Please restate the entries below word for word, leaving out any pictures.

━━━━━ Materials provided ━━━━━

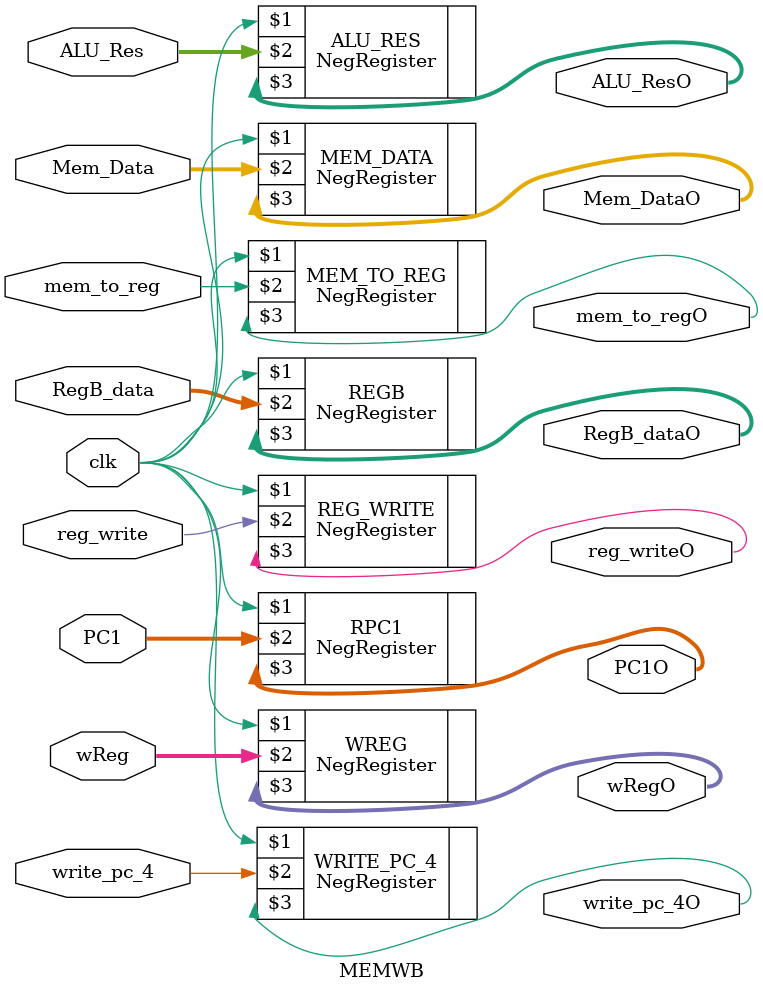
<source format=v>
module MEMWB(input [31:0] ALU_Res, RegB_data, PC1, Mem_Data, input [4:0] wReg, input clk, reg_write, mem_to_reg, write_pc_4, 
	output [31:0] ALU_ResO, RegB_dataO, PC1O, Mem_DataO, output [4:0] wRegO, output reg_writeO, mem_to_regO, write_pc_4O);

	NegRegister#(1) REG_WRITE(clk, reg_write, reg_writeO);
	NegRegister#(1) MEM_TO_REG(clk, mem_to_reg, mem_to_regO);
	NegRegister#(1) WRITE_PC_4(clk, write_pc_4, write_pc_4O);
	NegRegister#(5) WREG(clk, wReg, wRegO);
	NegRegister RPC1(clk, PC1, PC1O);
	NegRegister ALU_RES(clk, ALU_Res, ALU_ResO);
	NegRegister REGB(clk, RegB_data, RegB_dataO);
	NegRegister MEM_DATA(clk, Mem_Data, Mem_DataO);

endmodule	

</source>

━━━━━

● **Exercise answer**
<source format=v>
module MEMWB(input [31:0] ALU_Res, RegB_data, PC1, Mem_Data, input [4:0] wReg, input clk, reg_write, mem_to_reg, write_pc_4, 
	output [31:0] ALU_ResO, RegB_dataO, PC1O, Mem_DataO, output [4:0] wRegO, output reg_writeO, mem_to_regO, write_pc_4O);

	NegRegister#(1) REG_WRITE(clk, reg_write, reg_writeO);
	NegRegister#(1) MEM_TO_REG(clk, mem_to_reg, mem_to_regO);
	NegRegister#(1) WRITE_PC_4(clk, write_pc_4, write_pc_4O);
	NegRegister#(5) WREG(clk, wReg, wRegO);
	NegRegister RPC1(clk, PC1, PC1O);
	NegRegister ALU_RES(clk, ALU_Res, ALU_ResO);
	NegRegister REGB(clk, RegB_data, RegB_dataO);
	NegRegister MEM_DATA(clk, Mem_Data, Mem_DataO);

endmodule	

</source>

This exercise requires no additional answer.